GREENSBORO, N.C. – Emily Holmes, Greensboro College’s director of counseling services, will make a presentation in February to the American College Counseling Association’s national conference.
Her presentation, titled “Small Office, Big Impact: Reimagining Outreach on Small College Campuses,” examines five ways in which counseling centers on small campus can still create quality outreach programs despite lack of funds and other resources.
“Basically, the idea is to help other small college counseling centers figure out how they can best provide outreach to the students on their campuses,” Holmes said. “I will be pulling from my experience at GC as well as research about other small college counseling centers and effective outreach programming.”
Holmes has experimented with various forms of outreach at Greensboro College, and some, such as Dating Violence Awareness Week, have become annual fixtures.
In a typical academic year, Holmes’s office provides outreach in the form of information, education, and other programs to between 40% and 50% of the student body — the national average is about 30% — while still maintaining its daily responsibilities and individual counseling caseloads.
During this semester, Holmes has addressed coping skills in 14 of the 17 sections of the Greensboro College Seminar, a mandatory course for incoming first-year students, to provide practical help, introduce the students to Counseling Services, and reach more students than her office would be able to reach in traditional one-on-one sessions.
Holmes, a nationally-certified counselor and state-licensed counselor associate, holds a B.S. from Western Carolina University and M.S. and Ed.S. degrees from the University of North Carolina at Greensboro.

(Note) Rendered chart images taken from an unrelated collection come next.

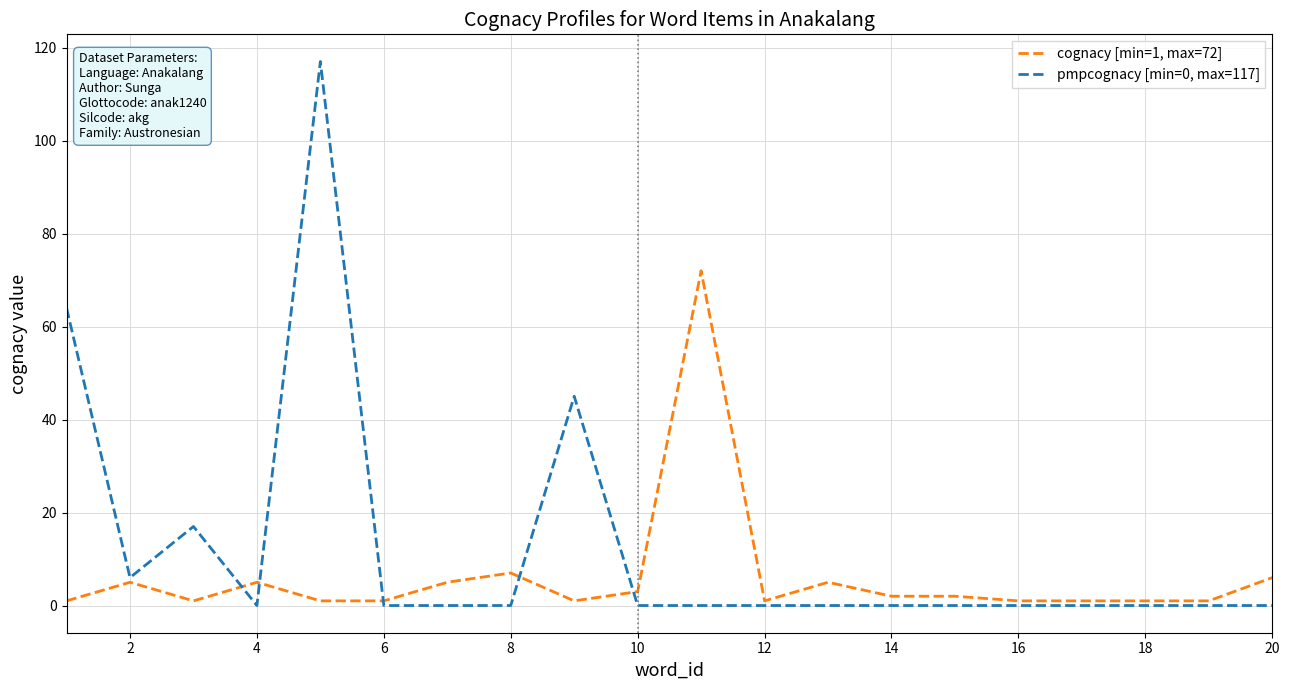

Reading left to right, extract all data points from this chart.

cognacy [min=1, max=72]: 1	5	1	5	1	1	5	7	1	3	72	1	5	2	2	1	1	1	1	6
pmpcognacy [min=0, max=117]: 64	6	17	0	117	0	0	0	45	0	0	0	0	0	0	0	0	0	0	0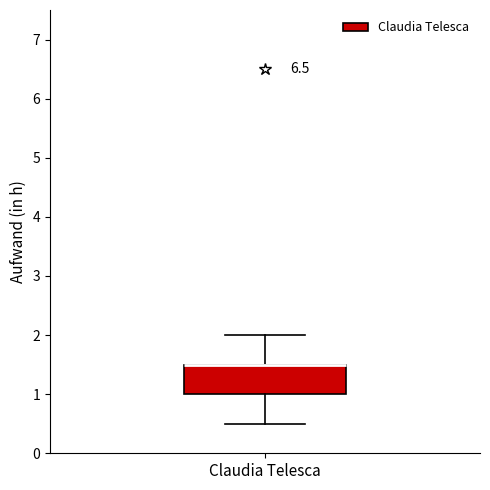

Read this box plot against the y-axis: the position of the median line, the range covered by the box, and the ends of both whiskers. The values are not printed on the chart, so give them approximately, as read against the axis.

median 1.5 (drawn on the box's upper edge), box 1.0 to 1.5, whiskers 0.5 to 2.0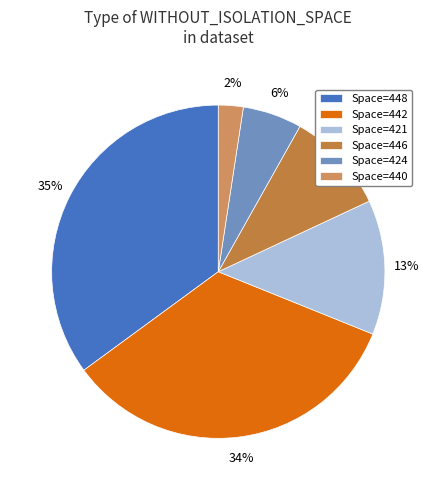

Is there any slice that represents more than half of the pie?

No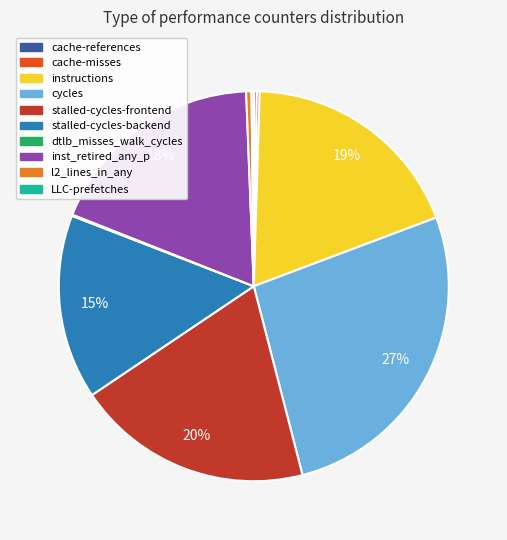

The cycles slice represents 27% of the pie. True or false?

True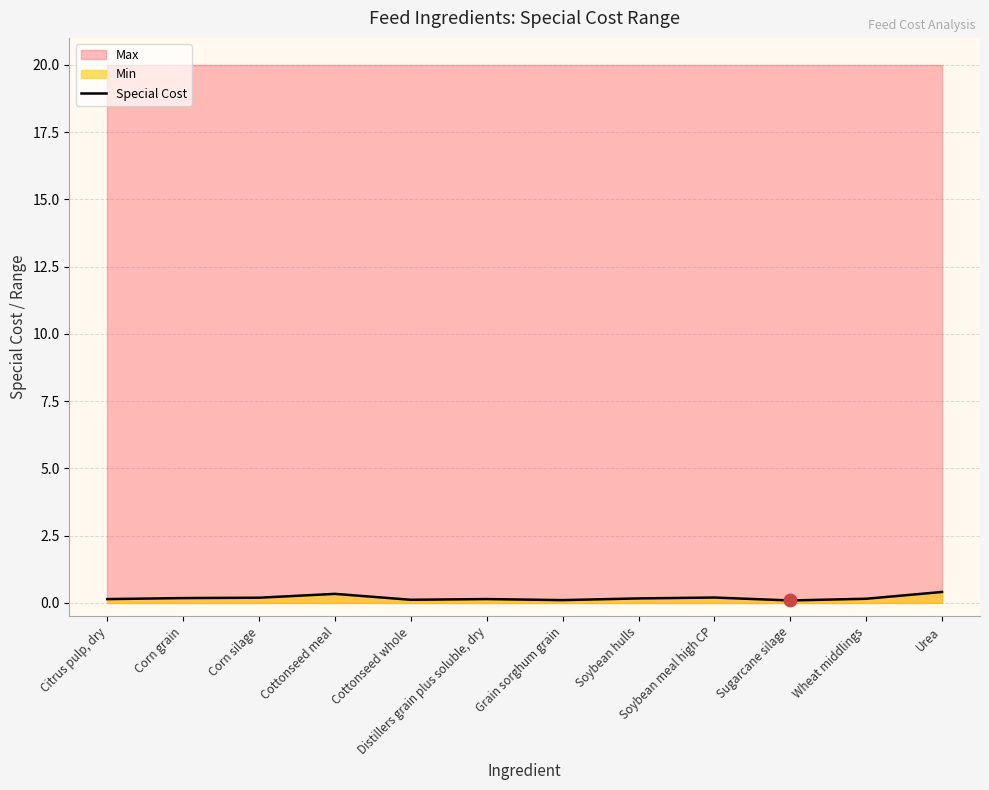

Between Urea and Citrus pulp, dry, which is larger?

Urea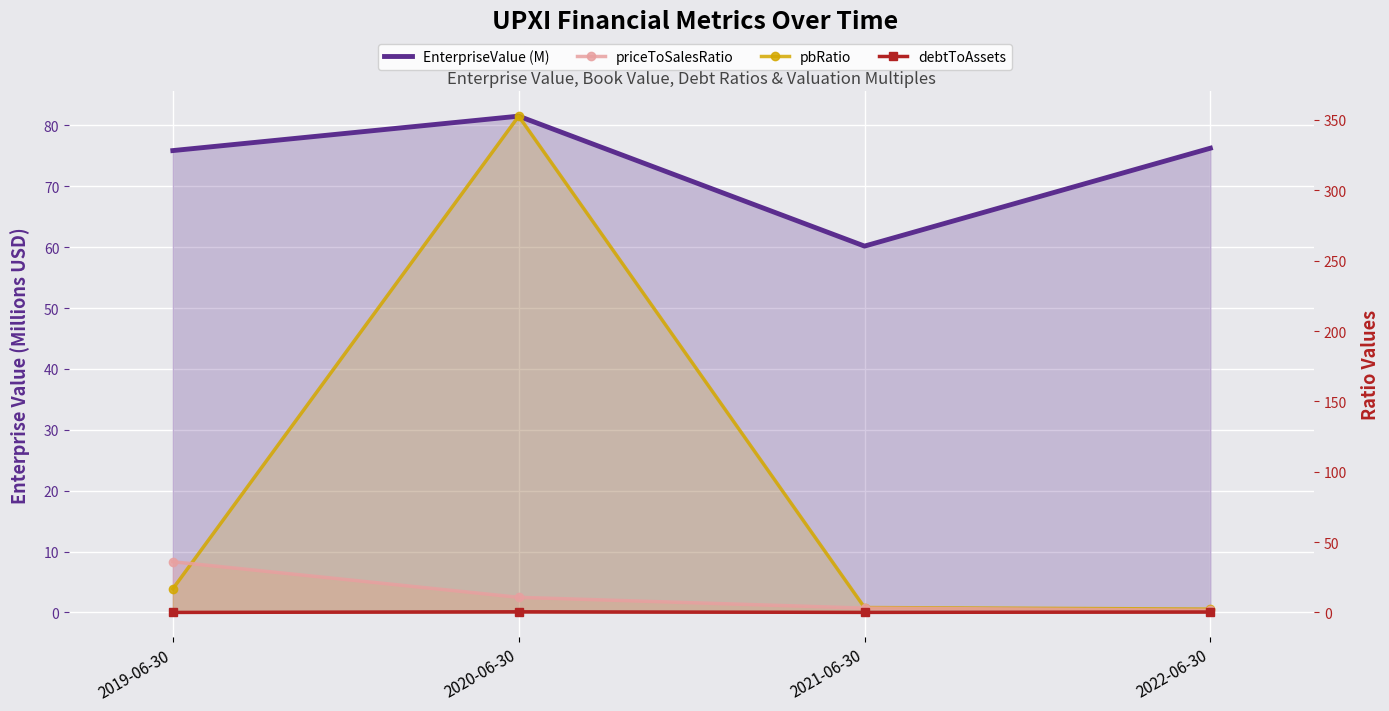

True or false: priceToSalesRatio has a value of 0.6 at 2022-06-30.

False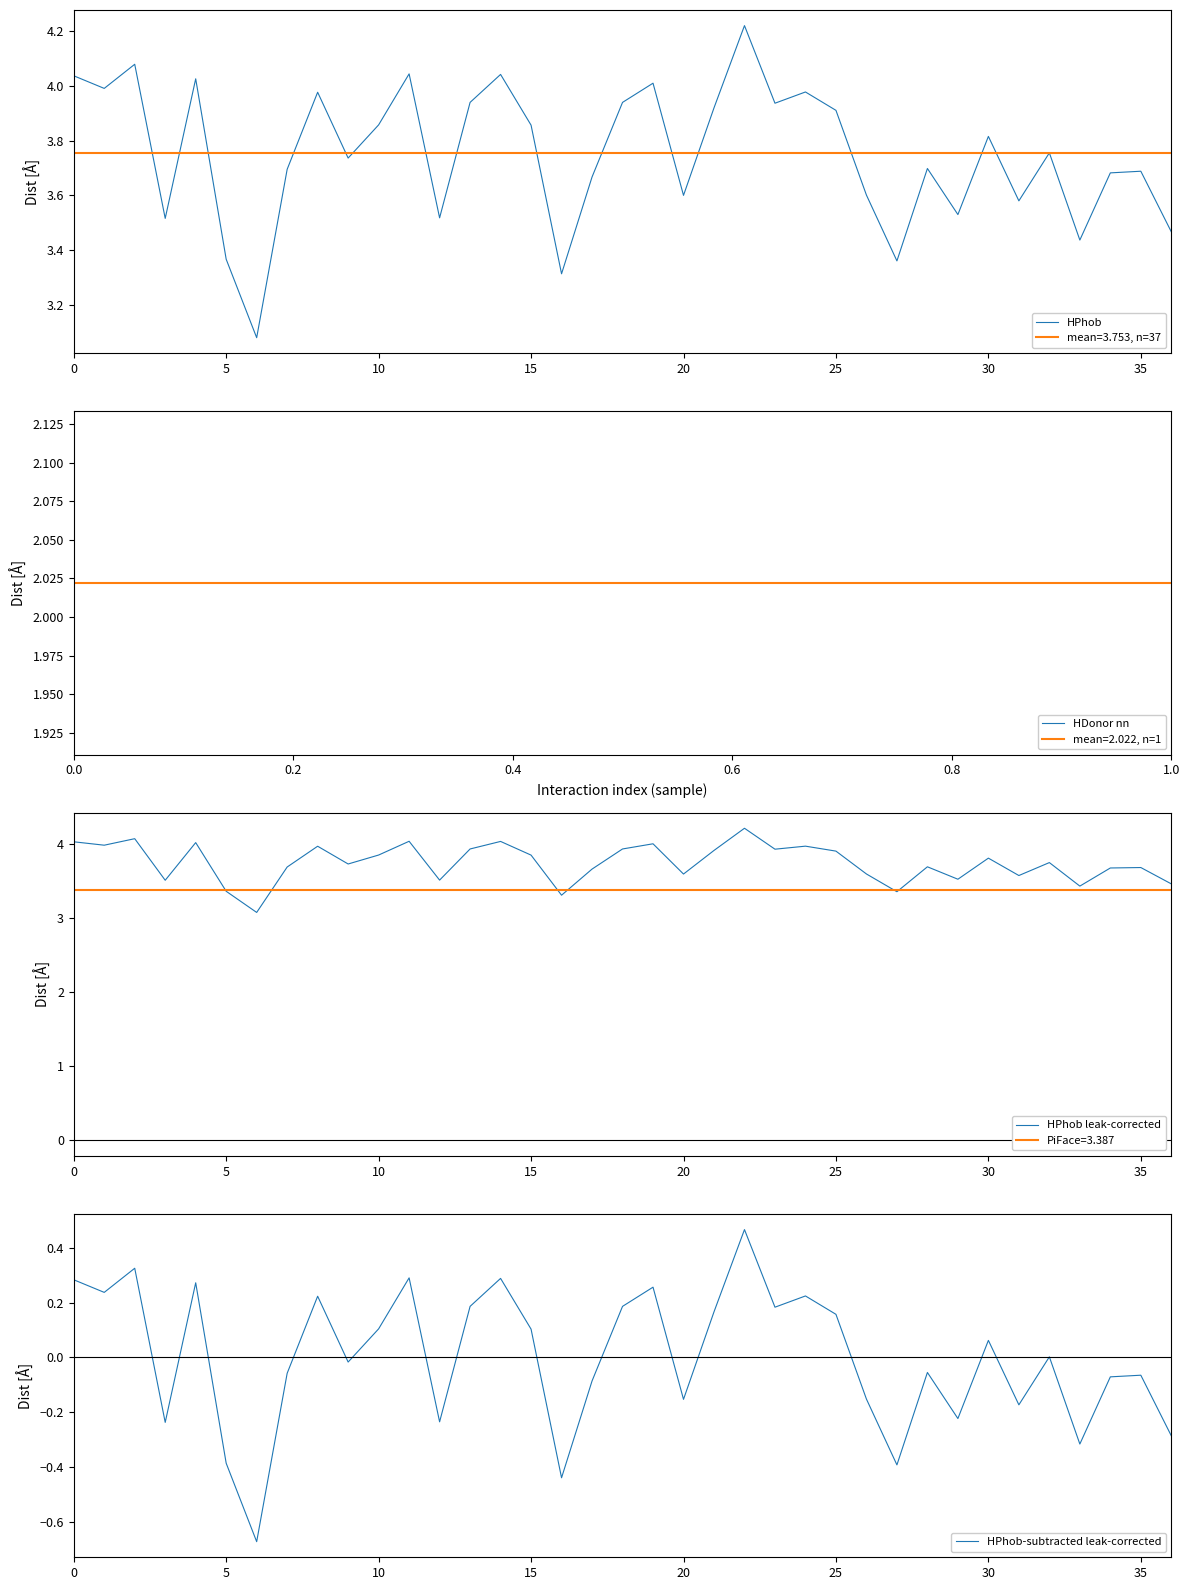

Is this an area chart (filled region under the line)?

No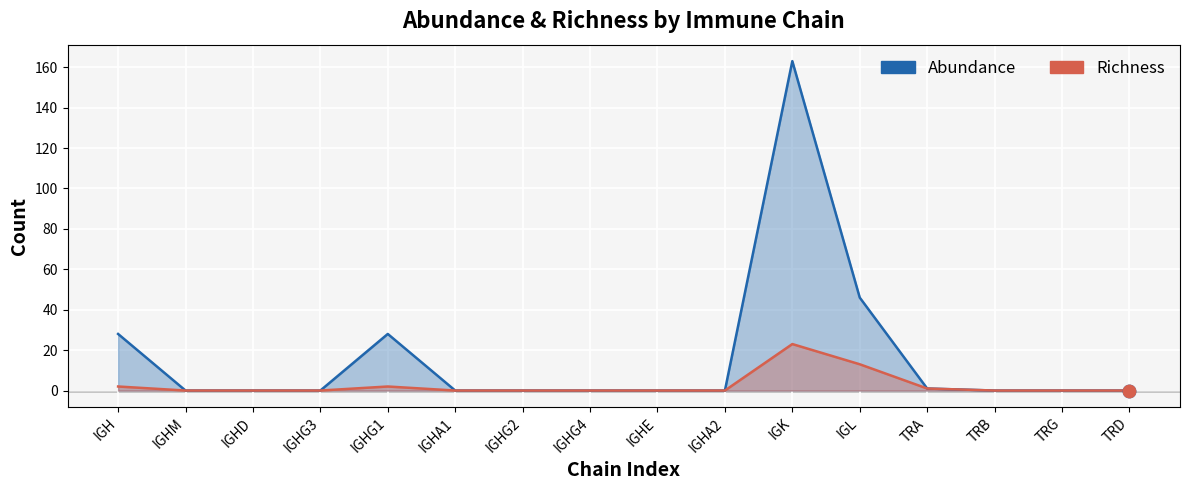

Which series has the largest total across all categories?

Abundance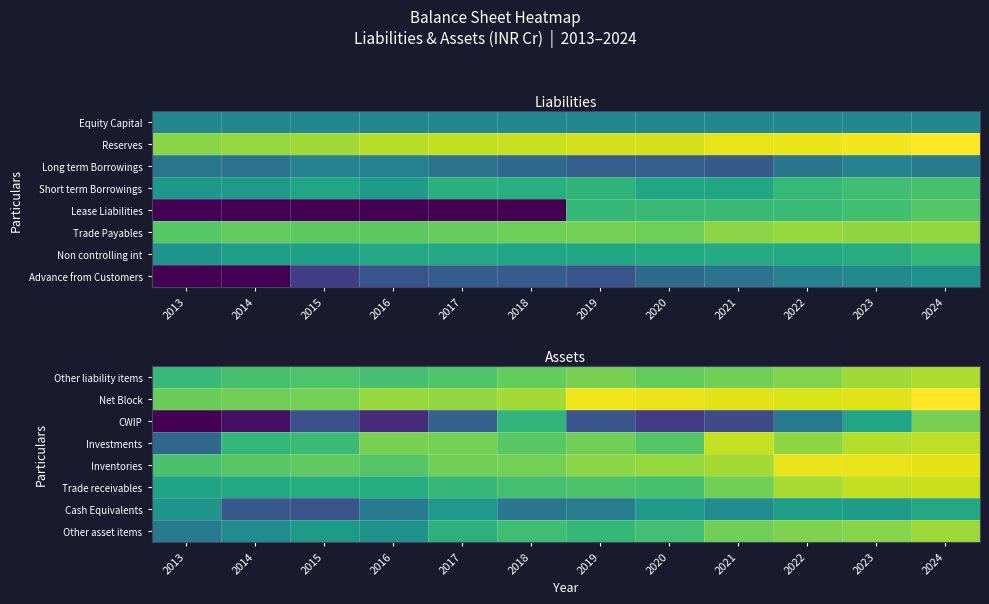

Is the value of Other asset items at 2019 greater than the value of Trade receivables at 2018?

No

She joined the Greensboro College staff in 2013.
The American College Counseling Association is a division of the American Counseling Association, the world’s largest association representing professional counselors and counseling students.
Greensboro College provides a liberal arts education grounded in the traditions of the United Methodist Church and fosters the intellectual, social, and, spiritual development of all students while supporting their individual needs.
Founded in 1838 and located in downtown Greensboro, the college enrolls about 1,000 students from 29 states and territories, the District of Columbia, and seven foreign countries in its undergraduate liberal-arts program and four master’s degree programs. In addition to rigorous academics and a well-supported Honors program, the school features an 18-sport NCAA Division III athletic program and dozens of service and recreational opportunities.